Le prix Nobel de la paix 2013 a été décerné, vendredi 11 octobre dernier, à l’Organisation pour l’interdiction des armes chimiques (OIAC).  Dans le tumulte du démantèlement de l’arsenal chimique syrien, ce prix soulève la controverse, alors que la jeune Pakistanaise Malala Yousafsai faisait figure de favorite.

Margaud Castadère-Ayçoberry

La décision du comité Nobel d’Oslo d’accorder le prix 2013 à l’Organisation pour l’interdiction des armes chimiques (OIAC) laisse place à l’incrédulité. Cette organisation fondée en 1997 et basée à La Haye est primée « pour son travail considérable en vue d’éliminer les armes chimiques », a déclaré vendredi depuis Oslo le président du comité Nobel, Thorbjoern Jagland.

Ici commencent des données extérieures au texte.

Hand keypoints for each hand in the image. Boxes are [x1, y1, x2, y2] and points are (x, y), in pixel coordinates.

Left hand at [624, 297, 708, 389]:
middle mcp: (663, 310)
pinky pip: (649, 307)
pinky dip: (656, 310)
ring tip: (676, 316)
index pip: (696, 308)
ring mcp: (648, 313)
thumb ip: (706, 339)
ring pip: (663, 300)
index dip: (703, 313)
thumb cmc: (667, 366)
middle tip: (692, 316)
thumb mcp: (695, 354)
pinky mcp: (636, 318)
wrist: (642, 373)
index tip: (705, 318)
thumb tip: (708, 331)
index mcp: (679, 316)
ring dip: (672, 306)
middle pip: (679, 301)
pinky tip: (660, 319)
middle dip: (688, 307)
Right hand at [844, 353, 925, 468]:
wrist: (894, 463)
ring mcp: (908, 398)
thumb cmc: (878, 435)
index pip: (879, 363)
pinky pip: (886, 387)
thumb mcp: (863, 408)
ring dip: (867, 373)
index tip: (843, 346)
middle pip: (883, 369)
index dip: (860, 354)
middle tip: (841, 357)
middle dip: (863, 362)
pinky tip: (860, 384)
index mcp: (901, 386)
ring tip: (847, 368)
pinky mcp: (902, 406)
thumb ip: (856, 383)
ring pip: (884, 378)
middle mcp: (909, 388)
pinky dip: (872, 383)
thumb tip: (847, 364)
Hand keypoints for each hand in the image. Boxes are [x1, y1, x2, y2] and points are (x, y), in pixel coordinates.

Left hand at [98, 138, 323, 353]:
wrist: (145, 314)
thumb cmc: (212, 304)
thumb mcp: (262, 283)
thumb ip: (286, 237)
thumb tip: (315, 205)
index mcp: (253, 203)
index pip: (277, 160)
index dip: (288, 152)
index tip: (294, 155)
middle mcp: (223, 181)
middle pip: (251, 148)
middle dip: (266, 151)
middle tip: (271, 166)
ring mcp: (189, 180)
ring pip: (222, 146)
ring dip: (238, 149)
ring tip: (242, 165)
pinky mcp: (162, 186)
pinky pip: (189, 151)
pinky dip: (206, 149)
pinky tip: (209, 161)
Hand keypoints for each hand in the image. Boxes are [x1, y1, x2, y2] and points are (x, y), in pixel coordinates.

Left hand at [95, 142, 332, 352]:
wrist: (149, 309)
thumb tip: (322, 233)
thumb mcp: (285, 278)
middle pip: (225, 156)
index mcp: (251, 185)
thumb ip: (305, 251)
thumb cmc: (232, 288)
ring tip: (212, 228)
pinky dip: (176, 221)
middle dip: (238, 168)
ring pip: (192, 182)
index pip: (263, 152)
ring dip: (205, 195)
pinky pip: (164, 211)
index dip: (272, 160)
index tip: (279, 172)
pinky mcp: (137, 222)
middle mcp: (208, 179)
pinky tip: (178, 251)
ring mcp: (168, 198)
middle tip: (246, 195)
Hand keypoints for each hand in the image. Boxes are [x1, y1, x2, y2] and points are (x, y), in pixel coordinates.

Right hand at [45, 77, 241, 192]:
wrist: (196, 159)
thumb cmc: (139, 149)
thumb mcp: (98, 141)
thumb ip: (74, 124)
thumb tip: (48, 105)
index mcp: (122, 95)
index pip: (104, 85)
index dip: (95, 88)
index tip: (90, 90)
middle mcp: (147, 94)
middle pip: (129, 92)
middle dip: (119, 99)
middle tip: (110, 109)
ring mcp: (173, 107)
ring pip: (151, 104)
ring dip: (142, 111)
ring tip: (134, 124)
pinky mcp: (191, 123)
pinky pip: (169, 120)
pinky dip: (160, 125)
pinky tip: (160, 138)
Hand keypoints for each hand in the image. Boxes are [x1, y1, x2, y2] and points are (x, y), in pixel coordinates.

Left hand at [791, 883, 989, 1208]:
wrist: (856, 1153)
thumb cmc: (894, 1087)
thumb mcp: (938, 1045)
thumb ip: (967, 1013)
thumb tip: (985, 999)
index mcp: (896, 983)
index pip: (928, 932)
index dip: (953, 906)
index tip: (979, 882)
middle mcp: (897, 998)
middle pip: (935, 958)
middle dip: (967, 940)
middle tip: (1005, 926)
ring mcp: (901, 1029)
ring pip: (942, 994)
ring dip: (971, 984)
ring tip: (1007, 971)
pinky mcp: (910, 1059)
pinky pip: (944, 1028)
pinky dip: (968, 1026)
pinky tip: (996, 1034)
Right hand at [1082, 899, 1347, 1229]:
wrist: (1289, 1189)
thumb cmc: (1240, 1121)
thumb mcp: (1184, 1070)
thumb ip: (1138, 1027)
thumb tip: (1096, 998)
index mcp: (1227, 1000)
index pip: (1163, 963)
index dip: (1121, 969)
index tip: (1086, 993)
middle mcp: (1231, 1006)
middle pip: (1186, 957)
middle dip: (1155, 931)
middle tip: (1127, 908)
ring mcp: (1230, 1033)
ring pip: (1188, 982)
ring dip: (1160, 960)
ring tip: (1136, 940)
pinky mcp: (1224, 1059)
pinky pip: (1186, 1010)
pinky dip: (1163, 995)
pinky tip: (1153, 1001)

Méconnue du grand public, l’OIAC a déjoué tous les pronostics qui avaient déjà consacré Malala Yousafsai, cette Pakistanaise âgée de 16 ans, rescapée des talibans et militante ardente du droit à l’éducation pour les jeunes filles dans le monde.

Aucun lien avec le confit syrien, selon le comité Nobel

L’OIAC, qui œuvre dans l’ombre depuis une quinzaine d’années, a été récemment mise sous les feux de l’actualité depuis la résolution 2118 du Conseil de sécurité de l’Organisation des Nations Unies, qui vise la destruction des armes chimiques en Syrie. D’ici le 30 juin 2014, l’OIAC est chargée de superviser le démantèlement de l’arsenal d’un millier de tonnes d’armes chimiques de Bachar al-Assad.

Mais le comité Nobel réfute tout lien avec le conflit syrien. L’organisation du prix Nobel a d’ailleurs tenu à préciser par Twitter que le prix décerné à l’OIAC n’a « pas été accordé à cause de la Syrie mais pour son travail de longue date ». Il n’empêche que sans la Syrie, jamais l’OIAC n’aurait reçu une telle distinction et l’organisation serait restée inconnue du grand public.

Malgré cette controverse, la remise du prix Nobel à l’OIAC répond bien à la philosophie du prix Nobel de la paix. Selon l’idée d’Alfred Nobel, ce prix doit récompenser « la personnalité ou la communauté ayant le plus ou le mieux contribué au rapprochement des peuples, à la suppression ou à la réduction des armées permanentes, à la réunion et à la propagation des progrès pour la paix ».

L’OIAC est chargée de mettre en œuvre et de veiller à l’application de la Convention internationale sur l’interdiction des armes chimiques, signée le 13 janvier 1993. Depuis 1997, l’OIAC a supervisé la destruction de 80% des agents chimiques mondiaux connus et 57 000 tonnes d’armement. Le comité Nobel récompense donc le long et laborieux travail de cette organisation.

« Il aurait dû me revenir »

Dans une entrevue accordée au quotidien libanais prosyrien al-Akhbar, publiée ce lundi, le président syrien Bachar al-Assad a déclaré, en plaisantant, qu’il aurait dû recevoir le prix Nobel de la paix. « Il aurait dû me revenir », a-t-il ironisé dans cet entretien-fleuve, alors que les violences en Syrie ont déjà fait plus de 115 000 morts.

Sur un ton plus sérieux, il revient sur la question des armes chimiques et affirme que son pays a arrêté la production de ce type d’armes depuis 1997. Il confie au quotidien libanais qu’il ne regrette pas de renoncer à son arsenal chimique. Toutefois, il concède que cette démarche constitue « un revers moral et politique ».